Erreicht hat Wong in seiner kurzen Zeit in Deutschland vor allem eins: Peking ist so richtig sauer. Oder "stark unzufrieden", wie man das im chinesischen Außenministerium nennt. Deutschland habe sich mit dem Besuch entschieden, "Separatisten die Einreise zu gestatten", so der Vorwurf. Für China ist das ein "Akt der Respektlosigkeit". Mehrmals soll Peking Berlin dazu gedrängt haben, dem Hongkonger Aktivisten die Einreise zu verweigern. Dort wollte man aber nicht hören. Deshalb hat China den deutschen Botschafter in Peking einbestellt. Der "Zwischenfall", wie es der chinesische Botschafter in Berlin nennt, werde zudem negative Konsequenzen für die bilateralen Beziehungen zwischen Deutschland und China haben.
"Glory to Hongkong"
Die Reaktionen zeigen, wie sehr die chinesische Regierung derzeit unter Druck steht. Vor einer Woche hat die Hongkonger Regierung die Rücknahme des Gesetzesentwurfs für das geplante Auslieferungsabkommen angekündigt. Geholfen hat das wenig. Die scheinbar versöhnliche Geste beeindruckt die meisten Demonstranten kaum: zu wenig und zu spät, sagen die Hongkonger. Sie pochen auf die vier verbleibenden Forderungen, darunter eine unabhängige Untersuchung der Polizeigewalt und eine Reform des Hongkonger Wahlsystems. Außerdem sollen Festgenommene freigelassen und die Demonstrationen nicht mehr Aufstände genannt werden.

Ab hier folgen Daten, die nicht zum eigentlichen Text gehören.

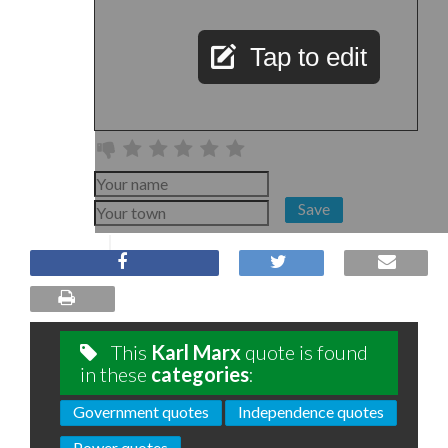
Tap to edit
Save
This
Karl Marx
quote is found
in these
categories
:
Government quotes
Independence quotes
Power quotes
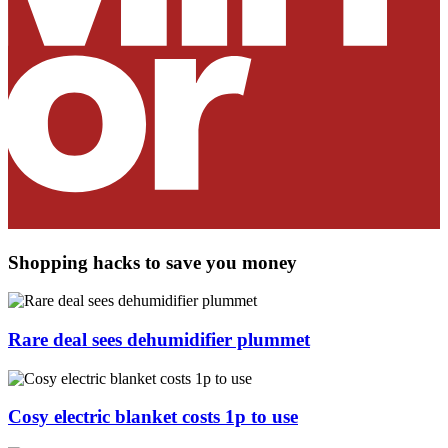
Shopping hacks to save you money
Rare deal sees dehumidifier plummet
Cosy electric blanket costs 1p to use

Jeden Tag gibt es in der Stadt weitere Demonstrationen. Viele Universitätsstudenten und Schüler streiken. Am Sonntag könnten erneut Hunderttausende auf die Straße gehen. Bei einem Fußballspiel am Dienstagabend buhten die Zuschauer, als die chinesische Nationalhymne lief. Tausende drehten dem Spielfeld ihren Rücken zu. Später sangen die Fußballfans "Glory to Hongkong" - ein eigens für die Bewegung komponiertes Lied, das in der Stadt inzwischen als inoffizielle Hymne gehandelt wird. Es ist diese Art des Protests, die kaum daran glauben lässt, dass sich die Lage in der Stadt bald beruhigen könnte.